I realize our public schools have many critics, and acknowledge that as currently constructed, they are not optimally designed for educating students from preschool to third grade. Knowing this, my proposal requires public schools to develop stronger out-of- school time options, strengthen the PreK-3rd grade curriculum, and support families to a much greater degree than they currently do. In the case of a mixed delivery system, public schools would also have to develop improved partnerships with community- based providers and create meaningful linkages between curriculum and professional development supports.
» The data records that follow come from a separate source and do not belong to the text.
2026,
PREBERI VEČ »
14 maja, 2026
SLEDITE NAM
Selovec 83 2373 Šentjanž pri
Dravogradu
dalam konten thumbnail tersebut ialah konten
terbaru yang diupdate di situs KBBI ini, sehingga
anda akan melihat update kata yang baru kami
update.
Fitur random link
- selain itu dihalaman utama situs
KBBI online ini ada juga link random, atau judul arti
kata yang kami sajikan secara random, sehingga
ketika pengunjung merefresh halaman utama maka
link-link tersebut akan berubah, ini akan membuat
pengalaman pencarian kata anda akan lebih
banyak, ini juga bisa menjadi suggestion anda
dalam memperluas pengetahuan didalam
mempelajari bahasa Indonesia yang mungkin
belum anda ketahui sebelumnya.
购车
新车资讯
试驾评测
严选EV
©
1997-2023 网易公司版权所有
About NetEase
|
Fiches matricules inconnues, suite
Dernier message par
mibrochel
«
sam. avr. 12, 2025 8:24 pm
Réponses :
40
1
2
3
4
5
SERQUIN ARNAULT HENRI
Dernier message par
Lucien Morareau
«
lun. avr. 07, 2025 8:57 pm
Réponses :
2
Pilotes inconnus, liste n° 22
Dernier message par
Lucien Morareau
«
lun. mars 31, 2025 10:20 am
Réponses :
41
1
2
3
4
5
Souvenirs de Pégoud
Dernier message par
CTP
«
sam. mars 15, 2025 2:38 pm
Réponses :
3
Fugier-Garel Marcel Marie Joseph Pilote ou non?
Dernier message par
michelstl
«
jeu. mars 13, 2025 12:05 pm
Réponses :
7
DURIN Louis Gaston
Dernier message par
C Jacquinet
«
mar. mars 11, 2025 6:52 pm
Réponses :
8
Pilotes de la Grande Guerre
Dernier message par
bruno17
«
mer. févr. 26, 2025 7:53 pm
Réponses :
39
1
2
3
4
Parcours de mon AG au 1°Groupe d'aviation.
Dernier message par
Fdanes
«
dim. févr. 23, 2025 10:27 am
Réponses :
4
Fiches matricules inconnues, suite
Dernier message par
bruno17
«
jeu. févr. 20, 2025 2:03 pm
Yet the benefits have the potential to be transformative for all ECE stakeholders as additional resources become available for birth to three programs, and vertical alignment would be greatly strengthened between preschool and early elementary school. While partnerships with public schools may be unsettling for providers who currently lack a relationship with school districts, I would point out that the current system has done little to meaningfully elevate compensation and educational attainment over the last 25 years.

Dramatic change is needed. Every year we wait, we are sentencing students and teachers to an academic and economic life trajectory that threatens our country's ability to compete successfully in a global market. If we make this bold change, I believe our focus can at last shift to where it belongs — to student instruction, public school reform, and pathway degree programs for preschool teachers in community based programs. While this may create a hardship for teachers lacking degrees (and unintentionally threaten the diversity of the ECE workforce), over time, as more and more students succeed in school, ECE will at last find itself celebrating, rather than defending, wise investments in its work.

The views expressed here are those of the author and not necessarily those of his organization.

*Note: New America typically uses the term “pre-K” to mean all early learning experiences in classroom settings for 3- and 4-year-olds, but “preschool” was the term desired for this post by Sachs and series editor Stacie Goffin.